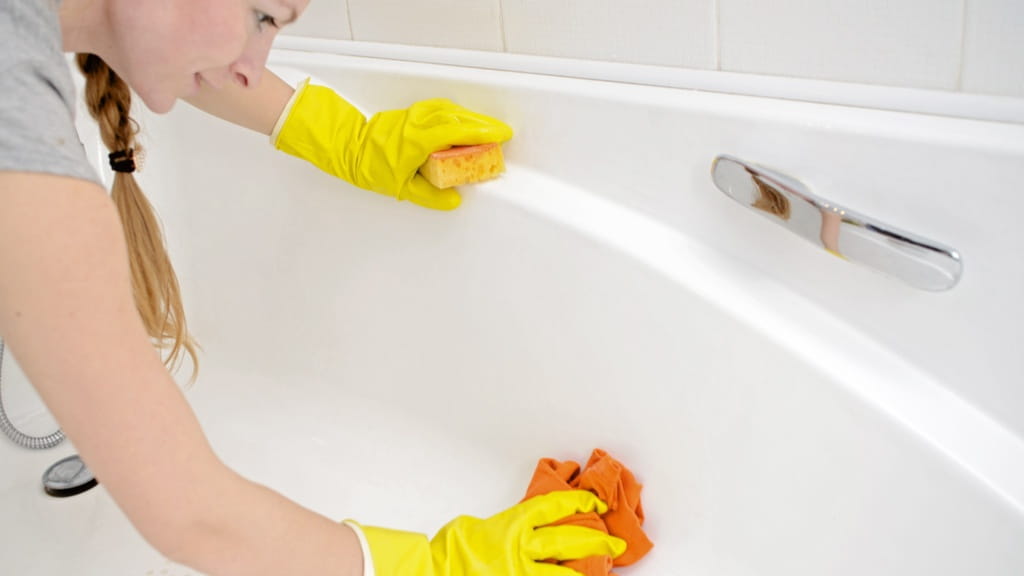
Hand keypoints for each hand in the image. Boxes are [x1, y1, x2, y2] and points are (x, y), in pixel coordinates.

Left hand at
************
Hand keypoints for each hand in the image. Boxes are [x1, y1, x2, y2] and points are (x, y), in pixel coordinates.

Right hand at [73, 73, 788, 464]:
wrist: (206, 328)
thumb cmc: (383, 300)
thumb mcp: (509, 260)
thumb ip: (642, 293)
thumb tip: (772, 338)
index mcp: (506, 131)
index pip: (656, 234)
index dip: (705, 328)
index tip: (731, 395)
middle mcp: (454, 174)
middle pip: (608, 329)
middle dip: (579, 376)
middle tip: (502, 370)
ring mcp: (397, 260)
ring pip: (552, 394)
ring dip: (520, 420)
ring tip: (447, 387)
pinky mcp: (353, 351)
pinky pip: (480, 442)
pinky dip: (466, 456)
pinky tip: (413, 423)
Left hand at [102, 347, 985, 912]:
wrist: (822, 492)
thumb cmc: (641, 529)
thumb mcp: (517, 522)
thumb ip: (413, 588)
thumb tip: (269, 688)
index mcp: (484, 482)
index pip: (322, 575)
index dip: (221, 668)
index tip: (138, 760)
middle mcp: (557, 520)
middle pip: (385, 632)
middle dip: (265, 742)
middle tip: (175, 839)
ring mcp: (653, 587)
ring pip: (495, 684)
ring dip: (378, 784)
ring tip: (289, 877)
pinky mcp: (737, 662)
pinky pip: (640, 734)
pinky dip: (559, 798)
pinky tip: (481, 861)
************
* [TASK BRIEF]: Proceeding from the line containing "thumb tip: (269, 688)" through the line containing "ring tip: (289, 877)", transcribe the lines above exactly, both end lines included.

* [EXPECTED ANSWER]:
thumb tip: (269, 688)
index mcp: (484, 482)
index pip: (322, 575)
index dip: (221, 668)
index tip: (138, 760)
middle mcp: (557, 520)
middle pip: (385, 632)
middle dip: (265, 742)
middle tip: (175, 839)
ring mcp: (653, 587)
ring pip: (495, 684)
ring dip: (378, 784)
ring tip: (289, 877)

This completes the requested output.